Top of TASK MATERIAL

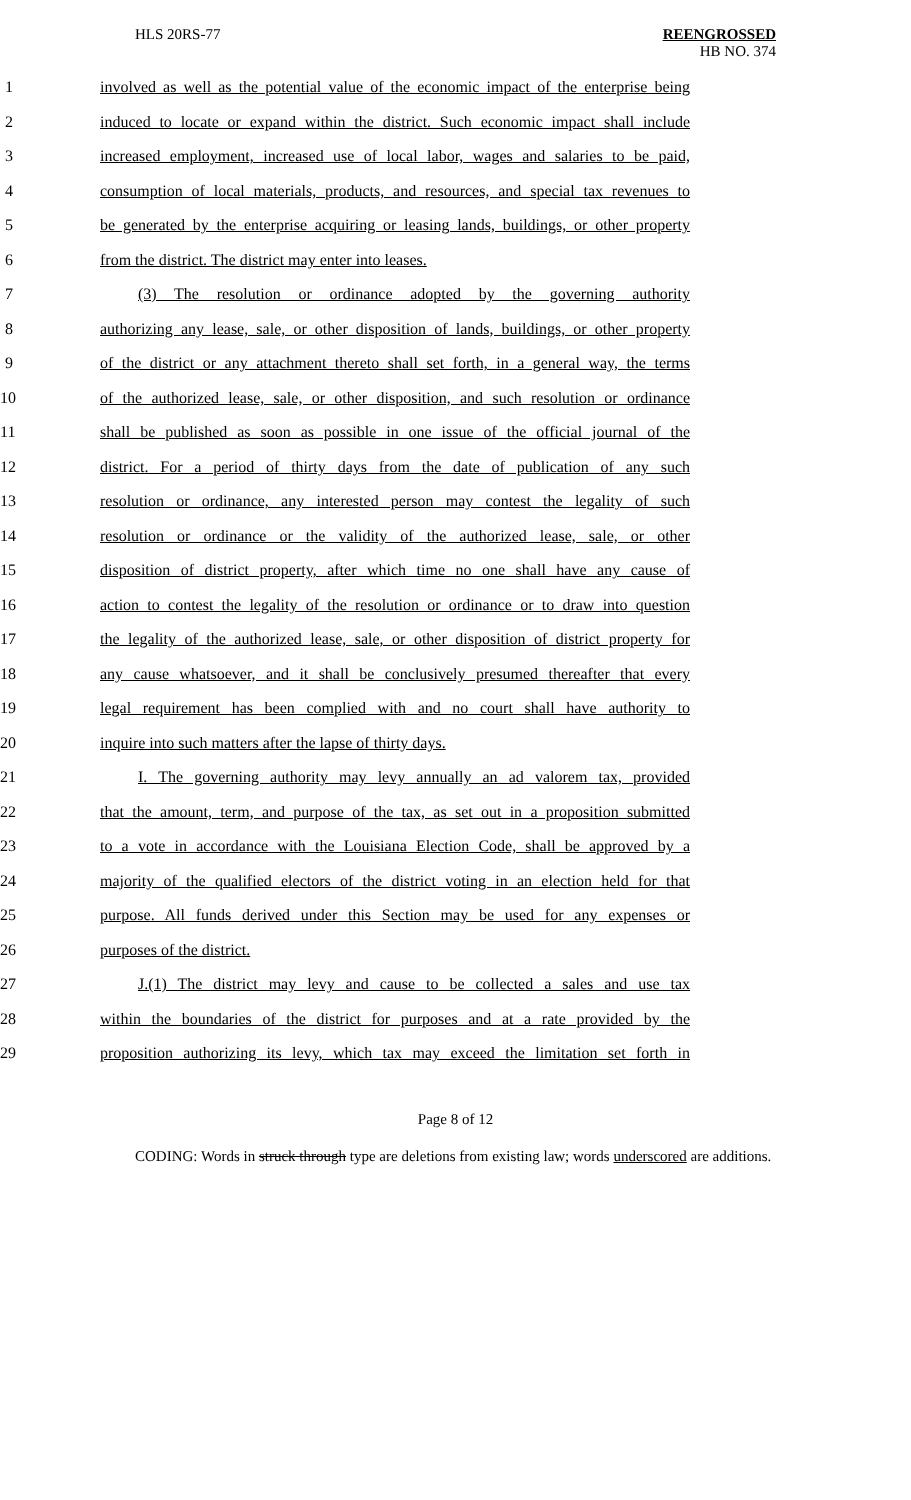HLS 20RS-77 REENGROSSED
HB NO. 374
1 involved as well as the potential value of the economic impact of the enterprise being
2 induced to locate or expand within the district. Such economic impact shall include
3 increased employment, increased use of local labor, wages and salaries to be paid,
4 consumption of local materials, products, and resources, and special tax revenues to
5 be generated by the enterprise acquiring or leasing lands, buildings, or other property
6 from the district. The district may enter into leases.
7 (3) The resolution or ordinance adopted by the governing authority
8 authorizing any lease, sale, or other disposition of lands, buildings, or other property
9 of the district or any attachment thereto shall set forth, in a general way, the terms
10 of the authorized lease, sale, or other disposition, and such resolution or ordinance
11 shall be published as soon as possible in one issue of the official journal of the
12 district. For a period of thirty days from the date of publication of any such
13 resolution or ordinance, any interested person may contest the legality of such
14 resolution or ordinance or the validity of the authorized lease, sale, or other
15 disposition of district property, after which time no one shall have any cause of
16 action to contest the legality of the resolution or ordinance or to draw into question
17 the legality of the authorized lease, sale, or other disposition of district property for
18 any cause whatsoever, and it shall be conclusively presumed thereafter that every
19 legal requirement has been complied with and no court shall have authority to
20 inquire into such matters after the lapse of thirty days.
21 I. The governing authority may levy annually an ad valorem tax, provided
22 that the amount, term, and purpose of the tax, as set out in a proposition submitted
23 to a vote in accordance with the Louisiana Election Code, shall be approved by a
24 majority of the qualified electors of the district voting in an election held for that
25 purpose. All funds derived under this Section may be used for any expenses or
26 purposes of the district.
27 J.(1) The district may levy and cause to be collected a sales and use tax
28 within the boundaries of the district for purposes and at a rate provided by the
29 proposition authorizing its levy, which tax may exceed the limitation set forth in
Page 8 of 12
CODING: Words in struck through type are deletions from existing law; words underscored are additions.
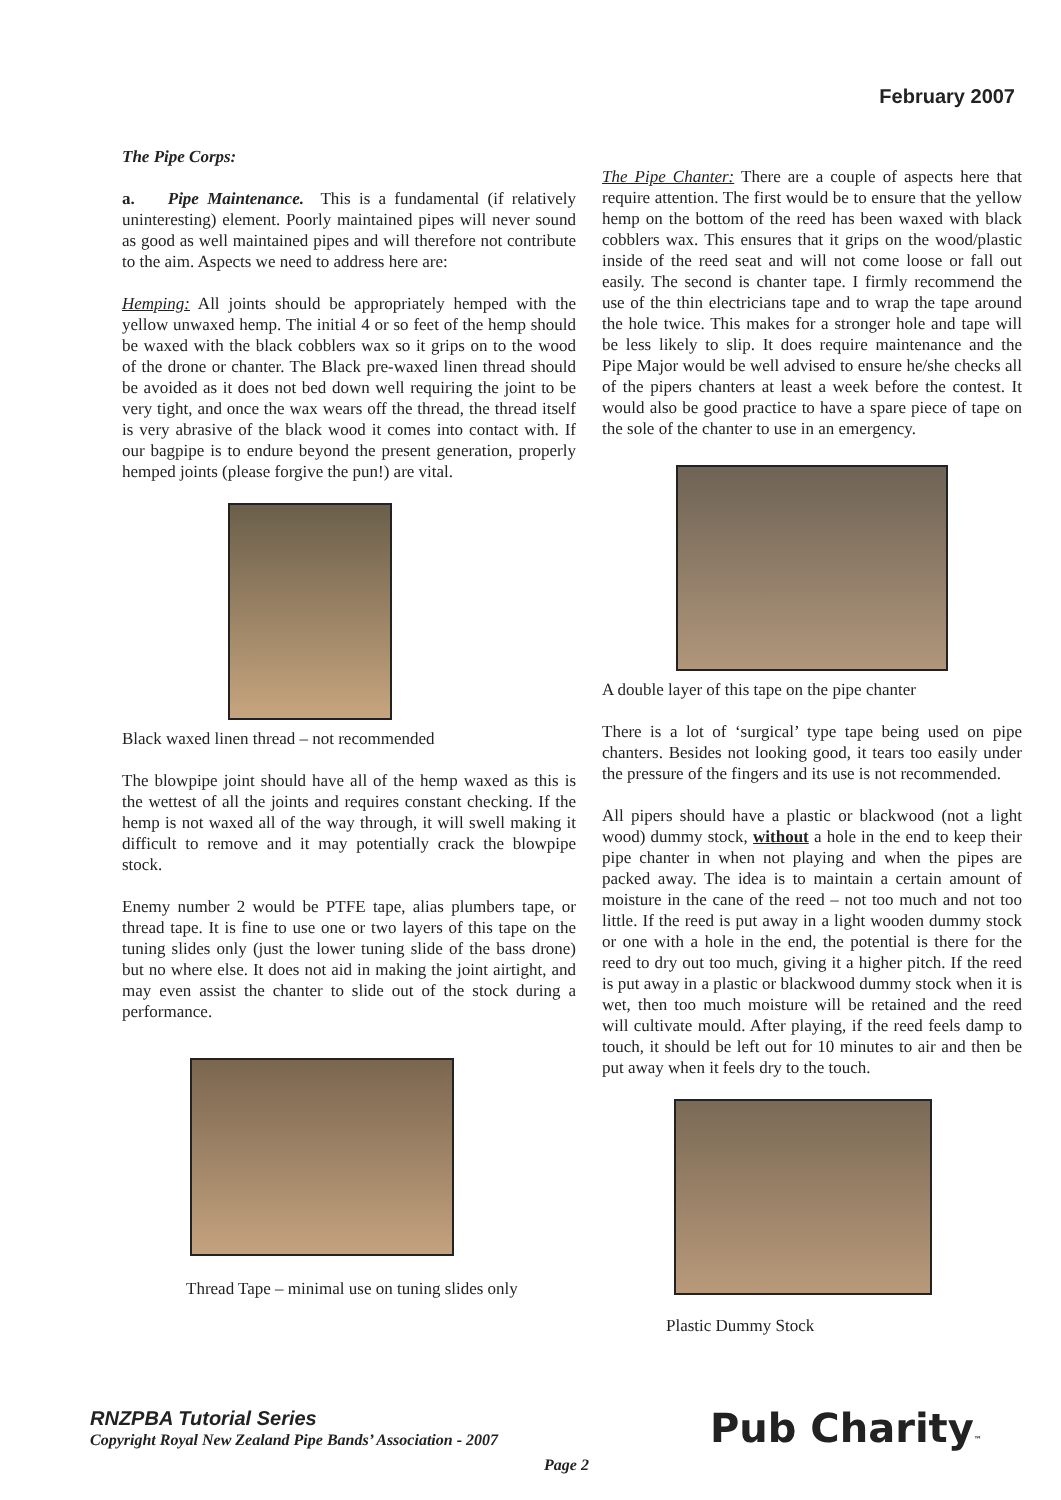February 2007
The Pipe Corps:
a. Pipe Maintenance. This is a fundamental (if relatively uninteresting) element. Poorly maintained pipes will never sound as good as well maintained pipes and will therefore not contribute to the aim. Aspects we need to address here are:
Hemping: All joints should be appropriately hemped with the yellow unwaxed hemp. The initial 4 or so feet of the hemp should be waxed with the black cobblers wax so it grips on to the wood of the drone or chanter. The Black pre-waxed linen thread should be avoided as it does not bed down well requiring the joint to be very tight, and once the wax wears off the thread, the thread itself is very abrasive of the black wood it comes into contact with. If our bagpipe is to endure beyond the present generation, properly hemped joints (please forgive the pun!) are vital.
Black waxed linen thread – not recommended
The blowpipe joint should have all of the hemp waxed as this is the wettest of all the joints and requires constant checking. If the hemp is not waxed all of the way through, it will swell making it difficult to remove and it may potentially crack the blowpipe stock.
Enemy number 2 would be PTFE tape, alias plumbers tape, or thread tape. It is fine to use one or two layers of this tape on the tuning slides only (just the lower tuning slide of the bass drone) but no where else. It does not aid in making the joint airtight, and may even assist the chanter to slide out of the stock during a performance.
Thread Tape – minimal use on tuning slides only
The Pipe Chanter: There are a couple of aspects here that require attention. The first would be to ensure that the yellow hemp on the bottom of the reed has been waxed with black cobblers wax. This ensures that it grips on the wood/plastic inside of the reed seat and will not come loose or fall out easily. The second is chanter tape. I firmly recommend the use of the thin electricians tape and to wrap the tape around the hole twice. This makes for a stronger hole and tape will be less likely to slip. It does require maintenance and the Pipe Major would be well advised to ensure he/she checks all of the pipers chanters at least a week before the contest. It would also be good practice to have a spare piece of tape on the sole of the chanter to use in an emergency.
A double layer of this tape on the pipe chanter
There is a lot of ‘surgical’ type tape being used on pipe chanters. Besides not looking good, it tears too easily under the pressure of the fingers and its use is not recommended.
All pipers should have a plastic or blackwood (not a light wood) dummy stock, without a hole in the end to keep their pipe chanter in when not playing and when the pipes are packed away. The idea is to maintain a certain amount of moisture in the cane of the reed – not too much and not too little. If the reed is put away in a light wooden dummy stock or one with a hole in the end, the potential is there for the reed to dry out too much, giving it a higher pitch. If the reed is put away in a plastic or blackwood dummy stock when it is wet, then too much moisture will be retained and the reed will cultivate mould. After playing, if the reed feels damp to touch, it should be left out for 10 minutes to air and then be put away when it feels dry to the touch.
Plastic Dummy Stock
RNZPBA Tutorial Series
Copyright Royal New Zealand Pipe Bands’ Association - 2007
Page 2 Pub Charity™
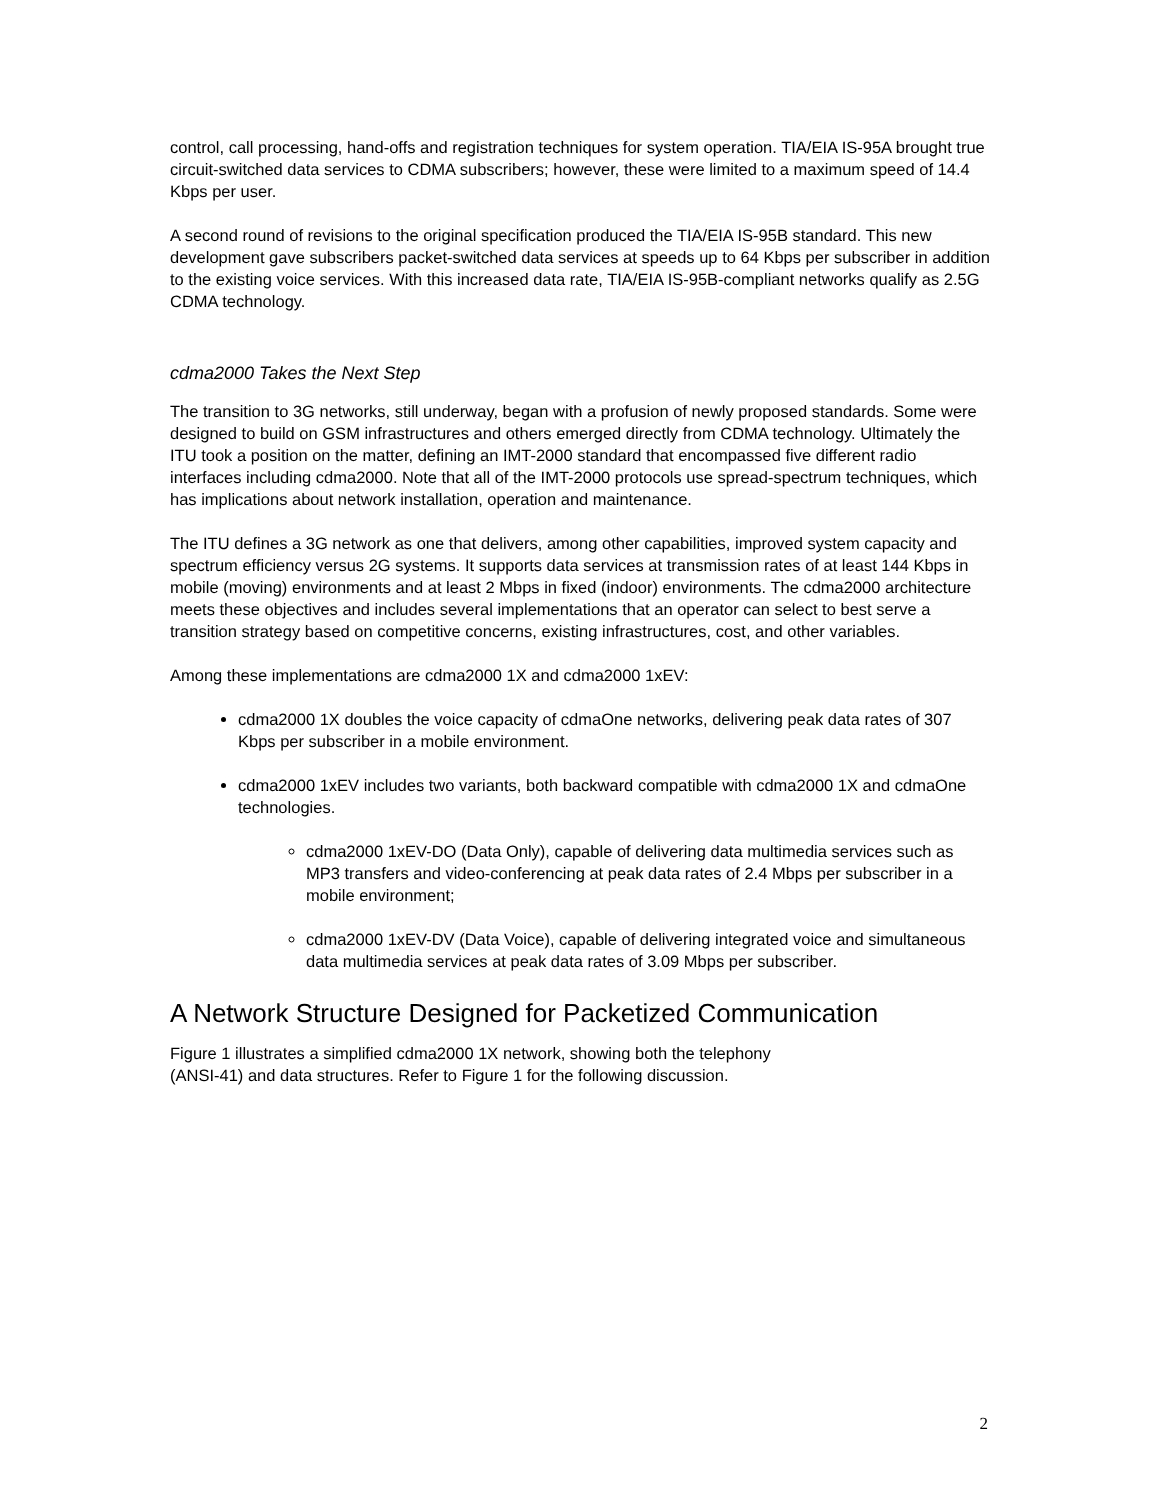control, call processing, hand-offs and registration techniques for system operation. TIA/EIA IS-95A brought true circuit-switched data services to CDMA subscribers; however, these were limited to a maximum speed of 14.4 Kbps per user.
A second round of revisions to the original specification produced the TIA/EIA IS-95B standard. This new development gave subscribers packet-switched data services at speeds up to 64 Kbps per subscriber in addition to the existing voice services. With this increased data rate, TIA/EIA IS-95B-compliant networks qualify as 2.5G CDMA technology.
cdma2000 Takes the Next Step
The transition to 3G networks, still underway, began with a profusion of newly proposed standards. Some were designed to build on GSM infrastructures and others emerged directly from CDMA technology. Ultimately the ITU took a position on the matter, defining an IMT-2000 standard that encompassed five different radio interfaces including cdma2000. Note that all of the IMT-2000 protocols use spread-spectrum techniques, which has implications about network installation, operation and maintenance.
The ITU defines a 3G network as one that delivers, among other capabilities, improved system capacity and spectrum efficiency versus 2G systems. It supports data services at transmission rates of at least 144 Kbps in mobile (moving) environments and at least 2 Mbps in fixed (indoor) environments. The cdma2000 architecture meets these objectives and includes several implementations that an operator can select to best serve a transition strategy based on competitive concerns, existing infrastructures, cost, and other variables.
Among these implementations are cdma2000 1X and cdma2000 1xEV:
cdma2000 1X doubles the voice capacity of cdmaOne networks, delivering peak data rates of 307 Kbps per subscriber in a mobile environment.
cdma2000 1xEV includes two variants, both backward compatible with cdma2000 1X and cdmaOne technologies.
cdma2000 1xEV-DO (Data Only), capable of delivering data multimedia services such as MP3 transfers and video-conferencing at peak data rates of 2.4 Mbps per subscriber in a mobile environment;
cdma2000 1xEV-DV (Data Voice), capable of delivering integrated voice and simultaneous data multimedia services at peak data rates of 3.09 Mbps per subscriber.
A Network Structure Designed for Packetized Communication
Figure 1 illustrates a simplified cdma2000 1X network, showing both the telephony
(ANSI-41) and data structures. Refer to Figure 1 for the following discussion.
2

Bottom of TASK MATERIAL

DESCRIPTION OF THE TASK: Go through the entries above and copy every line containing "legality".

RESULT OF THE EXERCISE:
13 resolution or ordinance, any interested person may contest the legality of such
16 action to contest the legality of the resolution or ordinance or to draw into question
17 the legality of the authorized lease, sale, or other disposition of district property for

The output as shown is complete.